What is expected: Copy the line containing "routers /users.js edit", then all lines after it up to and including the final line of the material, exactly and without additions.

Records to use:
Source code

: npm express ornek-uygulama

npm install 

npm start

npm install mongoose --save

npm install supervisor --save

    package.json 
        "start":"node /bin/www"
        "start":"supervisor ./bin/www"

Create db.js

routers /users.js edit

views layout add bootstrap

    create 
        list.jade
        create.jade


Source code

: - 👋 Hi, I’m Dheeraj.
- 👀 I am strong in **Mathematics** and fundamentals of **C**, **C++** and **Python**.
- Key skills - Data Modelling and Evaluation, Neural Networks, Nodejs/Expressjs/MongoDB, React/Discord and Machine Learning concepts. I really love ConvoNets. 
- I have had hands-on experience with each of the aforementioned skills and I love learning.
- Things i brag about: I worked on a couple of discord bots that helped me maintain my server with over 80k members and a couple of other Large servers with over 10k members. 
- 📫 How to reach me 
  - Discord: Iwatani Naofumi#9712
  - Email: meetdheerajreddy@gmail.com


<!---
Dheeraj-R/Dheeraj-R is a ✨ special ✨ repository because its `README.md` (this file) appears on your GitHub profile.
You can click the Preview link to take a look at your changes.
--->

Solution to this problem:
routers /users.js edit

views layout add bootstrap

    create 
        list.jade
        create.jade


Source code

: - 👋 Hi, I’m Dheeraj.
- 👀 I am strong in **Mathematics** and fundamentals of **C**, **C++** and **Python**.
- Key skills - Data Modelling and Evaluation, Neural Networks, Nodejs/Expressjs/MongoDB, React/Discord and Machine Learning concepts. I really love ConvoNets. 
- I have had hands-on experience with each of the aforementioned skills and I love learning.
- Things i brag about: I worked on a couple of discord bots that helped me maintain my server with over 80k members and a couple of other Large servers with over 10k members. 
- 📫 How to reach me 
  - Discord: Iwatani Naofumi#9712
  - Email: meetdheerajreddy@gmail.com


<!---
Dheeraj-R/Dheeraj-R is a ✨ special ✨ repository because its `README.md` (this file) appears on your GitHub profile.
You can click the Preview link to take a look at your changes.
--->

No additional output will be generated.